2 acres is more than enough for this guy!


----------



## steamboat1 (Sep 29, 2014)

I like living in the NYC in my small house.

What that has to do with the future of the ski industry is beyond me.


----------



## mister moose (Sep 29, 2014)

spring_mountain_high said:


> i think our definition of wealth may differ, but talk about short-sighted and judgmental...seems like i may have touched the nerve of a do-nothing middle manager...better be careful they don't figure out how useless you are or you'll be on the bread line soon...companies all over, including mine, at my direction, are mercilessly thinning the ranks of your ilk and are much better off for it.



My personal definition of wealth is being able to live on less than you make.  What's yours?

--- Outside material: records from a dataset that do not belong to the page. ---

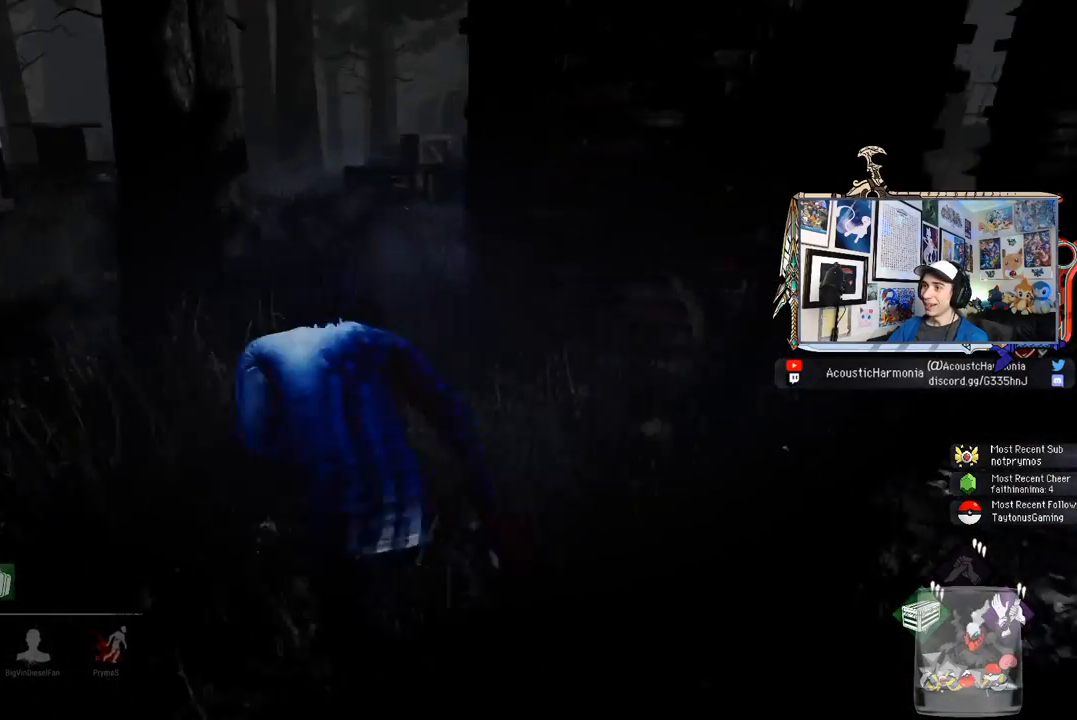
{"keys": ["a", "shift", "w"], "mouse": [], "events": [[83, "a", "up"], [233, "a", "down"]]}
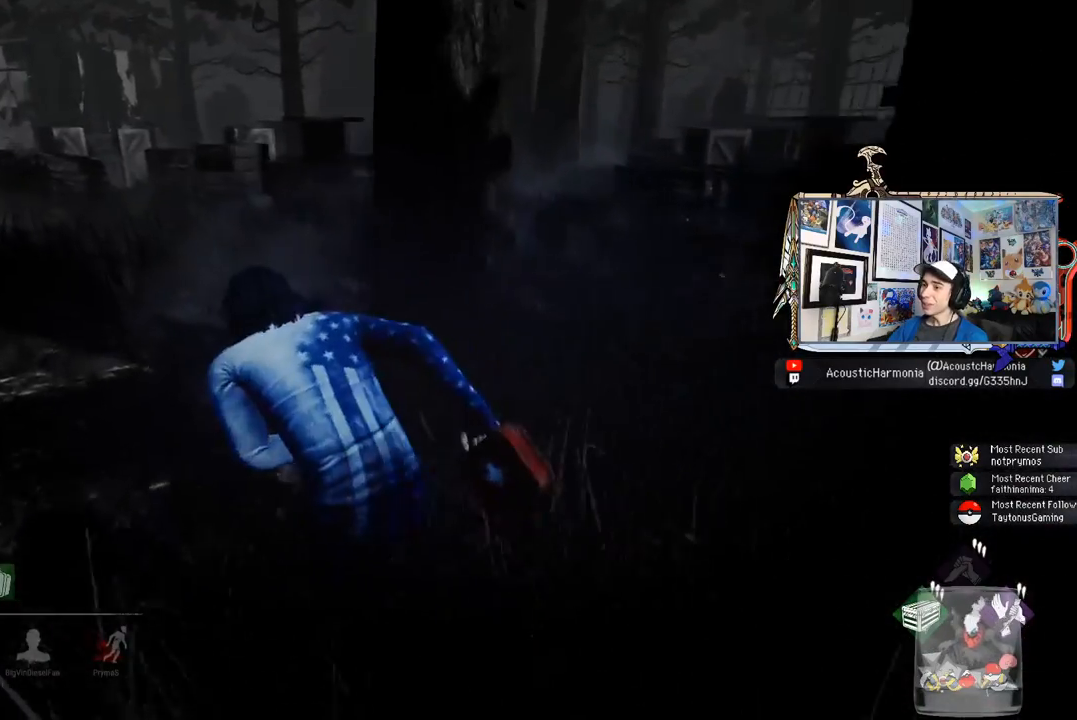
{"keys": ["shift", "w"], "mouse": [], "events": [[483, "a", "up"]]}
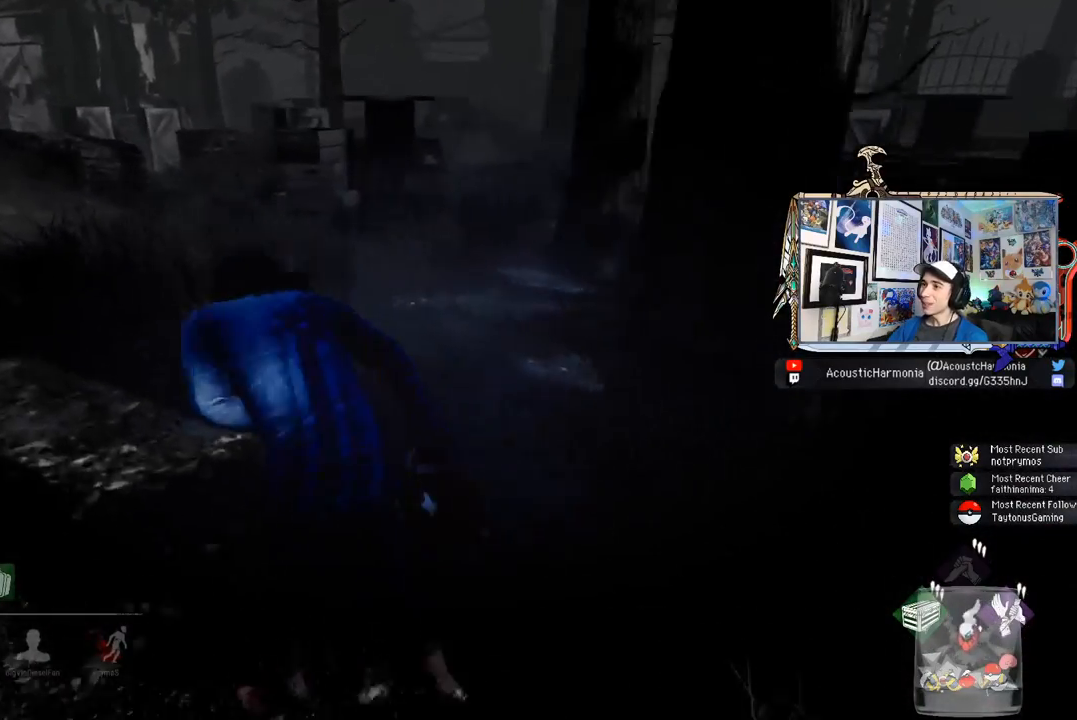
{"keys": ["a", "shift", "w"], "mouse": [], "events": [[67, "a", "down"], [267, "a", "up"], [400, "a", "down"]]}
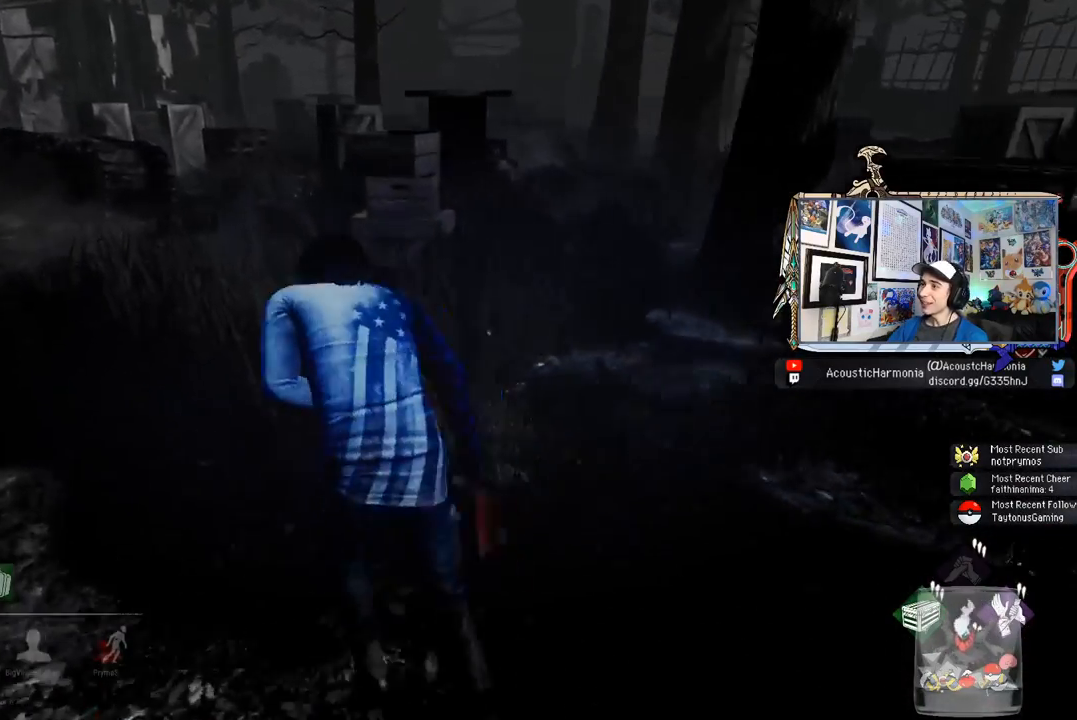
{"keys": ["a", "s", "shift"], "mouse": [], "events": [[183, "w", "up"], [283, "s", "down"]]}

As for the rest, I have no idea what you are talking about, none of it is relevant to my prior post, or accurate about me personally.  But since you seemed to have missed my point, let me spell it out a little further - 

I have met a lot of very wealthy people.  Most were hard working people.  Only relatively few were trust fund types.  Even many of the second or third generation were working every day.  I read your prior comment as scoffing at how wealthy people didn't really earn it... Is there some other interpretation?


----------



## dlague (Sep 29, 2014)

What was this thread about?


.......


----------



## Not Sure (Sep 29, 2014)

dlague said:


> What was this thread about?
> 
> 
> .......



Golf and Tennis


----------



## dlague (Sep 29, 2014)

Siliconebobsquarepants said:


> Golf and Tennis



Thought so at ski areas right?


.......


----------



## drjeff (Sep 29, 2014)

mister moose said:


> My personal definition of wealth is being able to live on less than you make.  What's yours?
> 
> As for the rest, I have no idea what you are talking about, none of it is relevant to my prior post, or accurate about me personally.  But since you seemed to have missed my point, let me spell it out a little further -
> 
> I have met a lot of very wealthy people.  Most were hard working people.  Only relatively few were trust fund types.  Even many of the second or third generation were working every day.  I read your prior comment as scoffing at how wealthy people didn't really earn it... Is there some other interpretation?



Agree 100%!

Most people who are what society deems "wealthy" earned it, and very often are still putting in lots of hours a week still earning it.  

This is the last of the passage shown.